Burns was initially influenced by the music of Sonny Boy Williamson I and Big Bill Broonzy. He relocated from the Mississippi Delta via Waterloo, Iowa, to Detroit in 1948. Originally Burns excelled at playing the harmonica, and his debut single, "Notoriety Woman" (1948), featured this ability accompanied by the guitar playing of John T. Smith. Burns told of meeting John Lee Hooker there: "Well see, John T. and me was playing at a house party this particular Saturday night. We was in Detroit Black Bottom. ... so Hooker was on his way home from somewhere – I guess he was at some other party, house parties used to be real plentiful here. Hooker heard it, knocked at the door, and they let him in. He introduced himself and he sat down and played some with us. And then, he liked the way I was blowing harmonica. ... he had a session coming up on Tuesday, this was on a Saturday. And so then, he wanted to know if I wanted to do this session with him on Tuesday. And I told him, yes, naturally. So that's how John T. and me went down to cut for Hooker. When we got through the man wanted to know what I had. I had one song, 'Notoriety Woman.' And so he said I'd need two, and I sat there and made up 'Papa's Boogie.'" By the following year Burns was playing guitar accompaniment on recordings by Hooker.

_Dataset entries_

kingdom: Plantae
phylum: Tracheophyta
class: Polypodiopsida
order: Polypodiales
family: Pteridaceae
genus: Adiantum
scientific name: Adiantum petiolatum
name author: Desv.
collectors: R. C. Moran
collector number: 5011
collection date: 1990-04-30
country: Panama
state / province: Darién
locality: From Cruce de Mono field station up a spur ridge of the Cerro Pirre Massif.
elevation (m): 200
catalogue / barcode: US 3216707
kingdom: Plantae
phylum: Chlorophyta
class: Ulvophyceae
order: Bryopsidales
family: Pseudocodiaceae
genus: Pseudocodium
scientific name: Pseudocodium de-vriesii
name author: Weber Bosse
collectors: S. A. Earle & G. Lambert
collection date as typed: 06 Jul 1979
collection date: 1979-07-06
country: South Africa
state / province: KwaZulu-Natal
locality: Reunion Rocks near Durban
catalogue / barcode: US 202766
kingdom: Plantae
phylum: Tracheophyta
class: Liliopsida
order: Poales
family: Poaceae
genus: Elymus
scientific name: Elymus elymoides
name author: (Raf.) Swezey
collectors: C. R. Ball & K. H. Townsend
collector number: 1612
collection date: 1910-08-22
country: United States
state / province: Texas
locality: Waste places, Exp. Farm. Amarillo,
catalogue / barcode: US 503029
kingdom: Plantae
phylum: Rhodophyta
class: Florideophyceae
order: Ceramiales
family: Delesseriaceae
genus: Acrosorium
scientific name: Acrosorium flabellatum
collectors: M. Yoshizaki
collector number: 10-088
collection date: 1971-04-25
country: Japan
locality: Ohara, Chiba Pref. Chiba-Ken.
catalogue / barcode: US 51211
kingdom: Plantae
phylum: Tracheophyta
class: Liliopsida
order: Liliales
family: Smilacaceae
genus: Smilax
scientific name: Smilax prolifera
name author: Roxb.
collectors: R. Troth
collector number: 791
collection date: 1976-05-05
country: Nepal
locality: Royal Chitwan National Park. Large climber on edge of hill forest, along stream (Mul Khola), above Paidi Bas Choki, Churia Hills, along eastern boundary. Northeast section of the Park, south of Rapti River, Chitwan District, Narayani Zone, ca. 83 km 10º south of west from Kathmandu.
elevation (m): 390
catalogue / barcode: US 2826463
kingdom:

_TASK BRIEF_
Reproduce the passage about Burns and John Lee Hooker in full, word for word. None of these lines is needed for anything here.

_EXPECTED OUTPUT_
Burns was initially influenced by the music of Sonny Boy Williamson I and Big Bill Broonzy. He relocated from the Mississippi Delta via Waterloo, Iowa, to Detroit in 1948. Originally Burns excelled at playing the harmonica, and his debut single, "Notoriety Woman" (1948), featured this ability accompanied by the guitar playing of John T. Smith. Burns told of meeting John Lee Hooker there: "Well see, John T. and me was playing at a house party this particular Saturday night. We was in Detroit Black Bottom. ... so Hooker was on his way home from somewhere – I guess he was at some other party, house parties used to be real plentiful here. Hooker heard it, knocked at the door, and they let him in. He introduced himself and he sat down and played some with us. And then, he liked the way I was blowing harmonica. ... he had a session coming up on Tuesday, this was on a Saturday. And so then, he wanted to know if I wanted to do this session with him on Tuesday. And I told him, yes, naturally. So that's how John T. and me went down to cut for Hooker. When we got through the man wanted to know what I had. I had one song, 'Notoriety Woman.' And so he said I'd need two, and I sat there and made up 'Papa's Boogie.'" By the following year Burns was playing guitar accompaniment on recordings by Hooker.